I was wondering how the 7200rpm drives on the m1330 and m1530 compare to this.

I really don't want to notice a slowdown. In order to not be slower should I just sack up and upgrade to the 128gb SSD for $200?
post #2 of 6
I really overlook hard drive speed in most cases. You should look for some hdtach or hdtune benchmarks of the hard drive you're considering getting and comparing it to your current hard drives.
post #3 of 6
Quote:
Originally Posted by jcll2002 View Post

I was wondering how the 7200rpm drives on the m1330 and m1530 compare to this.
They don't from what I've seen.

If your going to buy an SSD,I urge you to research well,they are all not created equally and the fast one's are still very expensive,while some of the cheaper one's have questionable benefit's over HD's.
post #4 of 6
Notebook drives are in a whole different league to desktop ones.
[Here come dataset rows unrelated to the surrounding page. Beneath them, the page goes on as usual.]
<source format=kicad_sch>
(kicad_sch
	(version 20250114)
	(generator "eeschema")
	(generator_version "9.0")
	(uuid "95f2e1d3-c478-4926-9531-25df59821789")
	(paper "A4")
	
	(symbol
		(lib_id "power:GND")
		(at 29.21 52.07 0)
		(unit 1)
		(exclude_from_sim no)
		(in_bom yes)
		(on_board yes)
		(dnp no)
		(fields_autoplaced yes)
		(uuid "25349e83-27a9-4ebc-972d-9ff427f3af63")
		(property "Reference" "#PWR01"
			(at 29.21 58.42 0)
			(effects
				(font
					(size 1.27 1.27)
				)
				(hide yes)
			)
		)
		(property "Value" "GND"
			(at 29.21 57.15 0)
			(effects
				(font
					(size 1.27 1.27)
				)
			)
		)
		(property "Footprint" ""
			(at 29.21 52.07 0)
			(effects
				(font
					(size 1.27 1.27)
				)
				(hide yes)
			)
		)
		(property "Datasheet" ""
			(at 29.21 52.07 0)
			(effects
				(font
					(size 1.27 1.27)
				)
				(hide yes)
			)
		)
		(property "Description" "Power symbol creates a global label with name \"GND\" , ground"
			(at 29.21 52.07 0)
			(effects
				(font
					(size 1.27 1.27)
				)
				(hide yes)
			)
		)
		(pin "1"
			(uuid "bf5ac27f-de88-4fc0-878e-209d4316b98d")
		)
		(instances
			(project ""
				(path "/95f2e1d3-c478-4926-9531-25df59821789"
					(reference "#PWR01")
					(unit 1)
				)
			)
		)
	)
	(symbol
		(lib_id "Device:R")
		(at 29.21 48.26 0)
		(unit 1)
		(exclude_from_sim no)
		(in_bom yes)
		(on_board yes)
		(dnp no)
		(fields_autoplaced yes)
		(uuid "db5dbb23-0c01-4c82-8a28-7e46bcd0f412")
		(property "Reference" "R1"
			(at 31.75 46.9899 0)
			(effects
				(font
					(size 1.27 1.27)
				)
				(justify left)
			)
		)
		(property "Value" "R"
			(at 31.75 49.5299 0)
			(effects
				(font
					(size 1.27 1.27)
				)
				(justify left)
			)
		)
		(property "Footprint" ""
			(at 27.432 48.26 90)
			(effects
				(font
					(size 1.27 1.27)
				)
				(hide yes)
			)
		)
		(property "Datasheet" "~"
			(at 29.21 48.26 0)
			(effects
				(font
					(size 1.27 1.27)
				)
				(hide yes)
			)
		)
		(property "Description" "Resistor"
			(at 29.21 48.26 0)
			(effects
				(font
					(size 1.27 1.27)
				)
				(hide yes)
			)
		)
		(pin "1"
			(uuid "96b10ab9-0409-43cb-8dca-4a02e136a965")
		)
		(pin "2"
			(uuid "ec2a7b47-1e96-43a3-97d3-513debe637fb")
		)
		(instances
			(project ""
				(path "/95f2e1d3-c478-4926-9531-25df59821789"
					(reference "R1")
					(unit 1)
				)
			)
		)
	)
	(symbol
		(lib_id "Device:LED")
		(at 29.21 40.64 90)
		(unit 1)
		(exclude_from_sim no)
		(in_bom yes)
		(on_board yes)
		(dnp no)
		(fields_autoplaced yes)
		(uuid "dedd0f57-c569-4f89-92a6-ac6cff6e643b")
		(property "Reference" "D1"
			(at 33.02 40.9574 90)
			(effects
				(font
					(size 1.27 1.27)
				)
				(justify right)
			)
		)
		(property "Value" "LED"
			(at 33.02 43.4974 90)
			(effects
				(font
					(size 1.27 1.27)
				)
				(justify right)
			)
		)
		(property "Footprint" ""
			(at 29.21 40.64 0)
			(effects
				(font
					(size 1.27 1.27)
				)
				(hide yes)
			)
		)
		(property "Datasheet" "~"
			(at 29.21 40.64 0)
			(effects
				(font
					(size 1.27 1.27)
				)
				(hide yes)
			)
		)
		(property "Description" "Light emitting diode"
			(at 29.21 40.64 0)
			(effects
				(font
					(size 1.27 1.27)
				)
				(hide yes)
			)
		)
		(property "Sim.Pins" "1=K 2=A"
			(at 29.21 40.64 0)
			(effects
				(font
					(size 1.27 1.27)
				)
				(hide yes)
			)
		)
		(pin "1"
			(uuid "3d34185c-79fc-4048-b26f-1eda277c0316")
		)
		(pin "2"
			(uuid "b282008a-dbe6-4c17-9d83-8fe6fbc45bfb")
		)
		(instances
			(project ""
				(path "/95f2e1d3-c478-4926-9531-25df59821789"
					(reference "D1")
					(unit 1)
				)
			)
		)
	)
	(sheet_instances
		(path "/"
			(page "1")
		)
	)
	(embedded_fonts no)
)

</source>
Even 7200rpm desktop drives are routinely faster than equivalent notebook drives, due to platter size alone. Notebooks generally are slower at IO as well, whether it be because of bus speeds, or chipsets. A good SSD might be as quick as a raptor, but I doubt that a cheap $200 128GB one would be (but correct me if I'm wrong). If you really need the speed, research and get a good SSD of your own... just be prepared to pay for it.

my .02
post #5 of 6
Thread Starter 
yeah i decided just to get a vertex and not worry about it.
post #6 of 6
I studied SSDs quite intensively. The Anandtech SSD Anthology article seemed objective enough to give an OCZ Vertex a try.....and Newegg had them on sale. Ended up getting a 30GB Vertex for my M1330 and it is simply amazing.

Attachment 17940

As you can see from the results of this Reboot timer script from Sevenforums.com the combination of Windows 7 (x64 build 7068 in this case) and a Vertex is simply amazing! Adobe Photoshop from click to ready to edit in less than 3 seconds.

Not having quite as good luck with another Vertex in a Dell Mini 10, though.